§ **Directions**:
1. Name each person who posts more than once in the thread about the shirt.
2. Rewrite the part of the shirt thread starting at "# Shirt you" and ending at "Tally (May 25, 2010)", changing "Fenrir Lupus" to "Fenrir" throughout.

# Shirt you may like



## Fenrir Lupus (May 25, 2010)

http://verydemotivational.com/2010/05/24/lolmart-shirts-presents-facepaw/#comments


----------



## Tally (May 25, 2010)

It's ok, not a lion fan though =/


----------



## 8-bit (May 25, 2010)

http://www.topatoco.com/merchant.mv...=TO&Product_Code=RB-HIGHFIVE&Category_Code=RB


----------



## Tycho (May 25, 2010)

OP: shirt fails because it's a drawn cartoon lion rather than a pic of the lion doing a face-paw.  Ruins it for me.


----------



## Fenrir Lupus (May 25, 2010)

Tycho said:


> OP: shirt fails because it's a drawn cartoon lion rather than a pic of the lion doing a face-paw.  Ruins it for me.



Photo shirts usually fail harder IMO...


----------



## Tycho (May 25, 2010)

Fenrir Lupus said:


> Photo shirts usually fail harder IMO...



The thing is, what made it funny in the first place was the depiction of an animal who appears to be making a gesture that one would assume only humans would interpret as a gesture of frustration and disgust.  Slight anthropomorphization of an animal, ascribing human characteristics to the lion.  A cartoon's a cartoon and does not possess that "Well I'll be, that lion looks like it's facepalming" factor.


----------



## Thatch (May 25, 2010)

Tycho said:


> The thing is, what made it funny in the first place was the depiction of an animal who appears to be making a gesture that one would assume only humans would interpret as a gesture of frustration and disgust.  Slight anthropomorphization of an animal, ascribing human characteristics to the lion.  A cartoon's a cartoon and does not possess that "Well I'll be, that lion looks like it's facepalming" factor.



Plus, I think OP got excited about this BECAUSE it's a cartoon animal doing human things :V


----------



## greg-the-fox (May 25, 2010)

getting a tshirt of an image macro = classy :roll:


----------



## yourbestfriend (May 25, 2010)

uhm....


----------



## mystery_penguin (May 25, 2010)

8-bit said:


> http://www.topatoco.com/merchant.mv...=TO&Product_Code=RB-HIGHFIVE&Category_Code=RB


This was indeed much better than the OP's shirt.


----------



## Willow (May 25, 2010)

8-bit said:


> http://www.topatoco.com/merchant.mv...=TO&Product_Code=RB-HIGHFIVE&Category_Code=RB


I want that shirt now


----------



## Taralack (May 25, 2010)

8-bit said:


> http://www.topatoco.com/merchant.mv...=TO&Product_Code=RB-HIGHFIVE&Category_Code=RB



fuck yes


----------



## Rilvor (May 25, 2010)

This is a far superior shirt.


----------



## Willow (May 25, 2010)

Rilvor said:


> This is a far superior shirt.


I've seen shirts that say "And then Buffy staked Edward. The End"


----------



## Rilvor (May 25, 2010)

WillowWulf said:


> I've seen shirts that say "And then Buffy staked Edward. The End"



I have too. Mine is better. Because Lugosi is awesome, and Buffy is trash.


----------



## Thatch (May 25, 2010)

Rilvor said:


> I have too. Mine is better. Because Lugosi is awesome, and Buffy is trash.



Can't argue with that.


----------



## PenningtontheSkunk (May 25, 2010)

§ **Dataset items**:

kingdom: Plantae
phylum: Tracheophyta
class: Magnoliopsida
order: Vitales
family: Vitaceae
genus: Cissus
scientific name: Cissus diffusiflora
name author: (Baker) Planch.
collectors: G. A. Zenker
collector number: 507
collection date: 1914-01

§ **Expected outputs**:
1. Fenrir Lupus, Tycho, Thatch, Willow, Rilvor

2.
# Shirt you may like



## Fenrir (May 25, 2010)

http://verydemotivational.com/2010/05/24/lolmart-shirts-presents-facepaw/#comments


----------



## Tally (May 25, 2010)